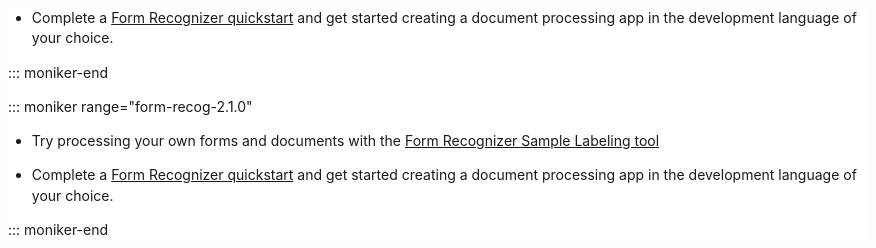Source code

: * Complete a [Form Recognizer quickstart](quickstarts/get-started-sdks-rest-api.md?view=form-recog-3.0.0&preserve-view=true) and get started creating a document processing app in the development language of your choice.

::: moniker-end

::: moniker range="form-recog-2.1.0"

* Try processing your own forms and documents with the [Form Recognizer Sample Labeling tool](https://fott-2-1.azurewebsites.net/)

* Complete a [Form Recognizer quickstart](quickstarts/get-started-sdks-rest-api.md?view=form-recog-2.1.0&preserve-view=true) and get started creating a document processing app in the development language of your choice.

::: moniker-end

***

### Task requirements
Say how many lines of the material contain the word "development". Add nothing to the number.

### Response area
2